There are two parts to Commonwealth road funding. We have the Australian bicentennial road development program and the Australian land transport program. The Australian bicentennial road development program, as honour- able members will recall, was an initiative of the Fraser Government which did not actually come into its first full year of funding until 1983-84. The honourable member for Bendigo and the honourable member for McMillan were very quick to cite the figures for the previous year, 1982-83, and thereby try to distort the real picture. We find that, for 1983-84 under the ABRD program $417m was allocated to road funding throughout the Commonwealth. For the land transport program $778m was allocated. But if we add these figures together and then adjust them into real terms so that we in fact allow for inflation, we find that, in 1986-87 figures, the amount allocated for these two programs for 1983-84 totalled $1,359m. If we look at the figures for 1984-85, we find that $1,334m was allocated, a drop of some $25m in real terms. If we look at 1985-86 we find that the figure is down to $1,245m, again quite a significant drop. For 1986-87-again in real terms, because in dollar terms the figures are now frozen-we find that $1,152m is to be allocated.

So if we take the figure from 1983-84 and put it in real terms, we find that road funding has dropped by $200m in real terms. That is a fairly significant cut by anyone's measure, and to suggest that this Federal Government has kept up road funding is totally misleading. Once we take into account the effects of inflation, we find that road funding has indeed been cut by this Government every year since 1983-84. The point that I was trying to make yesterday-a point I will make today and a point I will continue to make-is that this Federal Government is cutting road funding. It is causing enormous problems in this country. I think it is quite scandalous for the honourable member for Bendigo to try to defend his Government, because he represents a country constituency, as indeed does the honourable member for McMillan. Both of them ought to know the impact of this cut in road funding on country people.

We have already been given warning that in the mini-Budget there is likely to be a further cut in road funding. In fact, we are told that we are looking at a cut that could be of the order of $150m. If what the Victorian Minister has suggested is correct, this could mean for Victoria, a further cut of $40m. By any measure this is very significant when one considers the impact it is having on local roads. A few honourable members of this House ought to spend a bit more time having a look around the country because it is a very serious matter.

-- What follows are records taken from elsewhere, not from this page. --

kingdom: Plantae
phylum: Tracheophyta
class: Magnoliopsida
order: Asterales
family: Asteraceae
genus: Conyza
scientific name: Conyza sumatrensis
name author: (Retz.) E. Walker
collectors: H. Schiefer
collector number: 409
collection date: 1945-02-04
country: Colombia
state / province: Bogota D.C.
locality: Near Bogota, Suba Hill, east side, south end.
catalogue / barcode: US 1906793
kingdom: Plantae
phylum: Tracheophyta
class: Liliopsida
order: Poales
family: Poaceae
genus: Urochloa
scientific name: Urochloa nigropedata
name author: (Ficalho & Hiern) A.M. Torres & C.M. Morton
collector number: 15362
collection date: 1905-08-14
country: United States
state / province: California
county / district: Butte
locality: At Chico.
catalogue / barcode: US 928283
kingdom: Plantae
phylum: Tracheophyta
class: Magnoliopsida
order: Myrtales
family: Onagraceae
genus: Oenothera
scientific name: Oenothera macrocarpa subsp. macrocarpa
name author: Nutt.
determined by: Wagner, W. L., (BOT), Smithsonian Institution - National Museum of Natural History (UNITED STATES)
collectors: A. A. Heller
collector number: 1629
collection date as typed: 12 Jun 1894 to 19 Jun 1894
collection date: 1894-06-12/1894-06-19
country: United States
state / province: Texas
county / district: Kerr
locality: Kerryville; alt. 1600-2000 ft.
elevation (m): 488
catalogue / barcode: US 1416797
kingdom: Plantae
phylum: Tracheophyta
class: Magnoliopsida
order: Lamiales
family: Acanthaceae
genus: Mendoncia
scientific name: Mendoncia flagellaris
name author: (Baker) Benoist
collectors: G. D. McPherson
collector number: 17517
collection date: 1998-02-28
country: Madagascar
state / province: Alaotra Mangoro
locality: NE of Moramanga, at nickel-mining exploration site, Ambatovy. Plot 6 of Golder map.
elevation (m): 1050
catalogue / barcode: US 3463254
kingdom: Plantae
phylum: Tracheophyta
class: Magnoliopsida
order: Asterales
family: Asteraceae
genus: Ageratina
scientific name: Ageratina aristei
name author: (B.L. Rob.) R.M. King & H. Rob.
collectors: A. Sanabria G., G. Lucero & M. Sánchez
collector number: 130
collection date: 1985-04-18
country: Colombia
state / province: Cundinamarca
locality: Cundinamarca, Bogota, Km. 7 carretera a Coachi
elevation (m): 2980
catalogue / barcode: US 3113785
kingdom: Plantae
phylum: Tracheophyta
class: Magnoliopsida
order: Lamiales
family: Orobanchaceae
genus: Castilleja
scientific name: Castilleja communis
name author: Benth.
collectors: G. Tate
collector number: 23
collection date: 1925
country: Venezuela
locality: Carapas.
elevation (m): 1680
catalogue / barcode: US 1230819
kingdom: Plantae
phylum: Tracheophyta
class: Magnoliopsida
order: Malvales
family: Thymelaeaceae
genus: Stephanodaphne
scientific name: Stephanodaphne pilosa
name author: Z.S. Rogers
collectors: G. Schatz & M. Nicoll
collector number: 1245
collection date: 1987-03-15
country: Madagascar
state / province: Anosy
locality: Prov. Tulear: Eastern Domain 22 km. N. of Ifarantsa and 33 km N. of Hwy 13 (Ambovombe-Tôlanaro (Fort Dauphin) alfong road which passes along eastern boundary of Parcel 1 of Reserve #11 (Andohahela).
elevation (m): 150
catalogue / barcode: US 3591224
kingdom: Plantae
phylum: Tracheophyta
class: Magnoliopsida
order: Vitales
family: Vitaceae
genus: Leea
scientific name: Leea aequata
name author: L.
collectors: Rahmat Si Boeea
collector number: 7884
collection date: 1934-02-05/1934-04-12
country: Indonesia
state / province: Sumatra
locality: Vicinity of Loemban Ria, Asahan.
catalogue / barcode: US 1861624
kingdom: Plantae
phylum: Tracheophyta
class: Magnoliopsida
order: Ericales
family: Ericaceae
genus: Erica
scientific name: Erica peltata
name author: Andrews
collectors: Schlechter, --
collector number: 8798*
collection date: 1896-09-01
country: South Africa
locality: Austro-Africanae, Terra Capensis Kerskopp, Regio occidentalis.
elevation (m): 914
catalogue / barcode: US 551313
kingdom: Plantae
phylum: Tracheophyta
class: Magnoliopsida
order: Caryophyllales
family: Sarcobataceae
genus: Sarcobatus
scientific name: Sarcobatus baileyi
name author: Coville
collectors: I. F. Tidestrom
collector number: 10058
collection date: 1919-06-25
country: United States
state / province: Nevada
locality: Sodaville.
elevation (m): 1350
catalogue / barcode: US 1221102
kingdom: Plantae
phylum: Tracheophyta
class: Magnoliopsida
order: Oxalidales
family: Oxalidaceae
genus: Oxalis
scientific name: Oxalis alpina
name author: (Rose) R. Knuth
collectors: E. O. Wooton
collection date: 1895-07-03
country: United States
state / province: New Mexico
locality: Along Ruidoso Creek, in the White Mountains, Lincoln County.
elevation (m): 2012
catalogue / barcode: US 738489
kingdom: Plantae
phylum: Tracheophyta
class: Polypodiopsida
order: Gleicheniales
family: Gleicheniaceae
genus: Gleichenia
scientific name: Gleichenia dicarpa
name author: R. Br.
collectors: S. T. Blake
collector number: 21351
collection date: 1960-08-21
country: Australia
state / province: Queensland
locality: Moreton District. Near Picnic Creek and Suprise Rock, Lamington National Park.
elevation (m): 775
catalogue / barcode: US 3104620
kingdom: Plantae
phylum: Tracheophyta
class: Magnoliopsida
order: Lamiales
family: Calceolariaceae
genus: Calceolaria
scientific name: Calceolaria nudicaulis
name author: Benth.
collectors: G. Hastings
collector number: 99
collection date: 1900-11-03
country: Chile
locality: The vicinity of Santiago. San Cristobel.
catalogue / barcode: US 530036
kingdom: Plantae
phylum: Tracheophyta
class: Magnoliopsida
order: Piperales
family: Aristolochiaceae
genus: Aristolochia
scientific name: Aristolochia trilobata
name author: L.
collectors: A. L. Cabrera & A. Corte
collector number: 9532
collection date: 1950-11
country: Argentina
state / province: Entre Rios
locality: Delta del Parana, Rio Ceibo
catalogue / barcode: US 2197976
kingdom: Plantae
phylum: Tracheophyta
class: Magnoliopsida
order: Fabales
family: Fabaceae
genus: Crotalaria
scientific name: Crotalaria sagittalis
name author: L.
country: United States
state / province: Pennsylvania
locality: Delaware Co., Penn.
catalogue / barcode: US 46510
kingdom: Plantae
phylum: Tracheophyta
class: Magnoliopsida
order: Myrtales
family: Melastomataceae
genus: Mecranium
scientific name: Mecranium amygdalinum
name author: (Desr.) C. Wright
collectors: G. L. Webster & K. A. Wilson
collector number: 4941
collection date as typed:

I thought that in my remaining time I would switch to another subject, because I can come back to road funding anytime. Today the Prime Minister (Mr Hawke) made some reference to the assets test. I thought I might, for the benefit of honourable members, remind the House how inequitable this assets test is. As has been demonstrated on many occasions, the assets test is highly discriminatory against people in the country, especially people on small farms and, more particularly, soldier settlers. As a simple example, a soldier settler may have a farm worth, say, $250,000. His house will be valued at $50,000, and he will find himself excluded from the pension.

A person in the city who has a house worth $300,000, $400,000 or $500,000 in many cases will still be eligible for a pension. If there is some sort of equity there, I fail to see it. In fact, judging by the way house prices are rising in some places in the cities I would be surprised if, despite the assets test, there are not now some millionaires receiving the pension, because of the value of their houses. So much for the equity and the claims of the Labor Government that the assets test is fair. By any measure, it is highly discriminatory, and it is highly discriminatory against small farmers.